### WHAT NEEDS TO BE DONE
Your answer should consist of each line below that includes the word "Простыя".

### DATASET ENTRIES

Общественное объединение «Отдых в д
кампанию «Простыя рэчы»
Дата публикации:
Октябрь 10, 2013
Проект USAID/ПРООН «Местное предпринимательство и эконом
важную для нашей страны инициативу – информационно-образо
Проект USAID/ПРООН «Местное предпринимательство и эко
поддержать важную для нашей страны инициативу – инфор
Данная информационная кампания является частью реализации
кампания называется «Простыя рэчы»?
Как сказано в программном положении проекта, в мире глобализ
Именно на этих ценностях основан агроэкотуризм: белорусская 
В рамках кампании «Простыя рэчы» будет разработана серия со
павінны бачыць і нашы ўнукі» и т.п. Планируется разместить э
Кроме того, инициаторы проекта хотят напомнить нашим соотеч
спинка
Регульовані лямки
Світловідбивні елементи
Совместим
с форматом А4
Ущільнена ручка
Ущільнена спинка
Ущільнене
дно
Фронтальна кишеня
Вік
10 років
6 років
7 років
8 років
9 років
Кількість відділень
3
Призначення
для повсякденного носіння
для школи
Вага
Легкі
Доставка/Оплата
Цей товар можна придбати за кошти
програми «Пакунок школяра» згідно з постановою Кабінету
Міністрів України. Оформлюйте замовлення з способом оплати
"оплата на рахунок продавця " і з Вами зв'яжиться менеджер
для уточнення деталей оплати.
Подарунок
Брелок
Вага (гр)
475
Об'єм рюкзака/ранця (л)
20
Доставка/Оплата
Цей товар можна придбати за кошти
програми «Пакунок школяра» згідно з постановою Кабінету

### RESPONSE BELOW
кампанию «Простыя рэчы»
кампания называется «Простыя рэчы»?
В рамках кампании «Простыя рэчы» будет разработана серия со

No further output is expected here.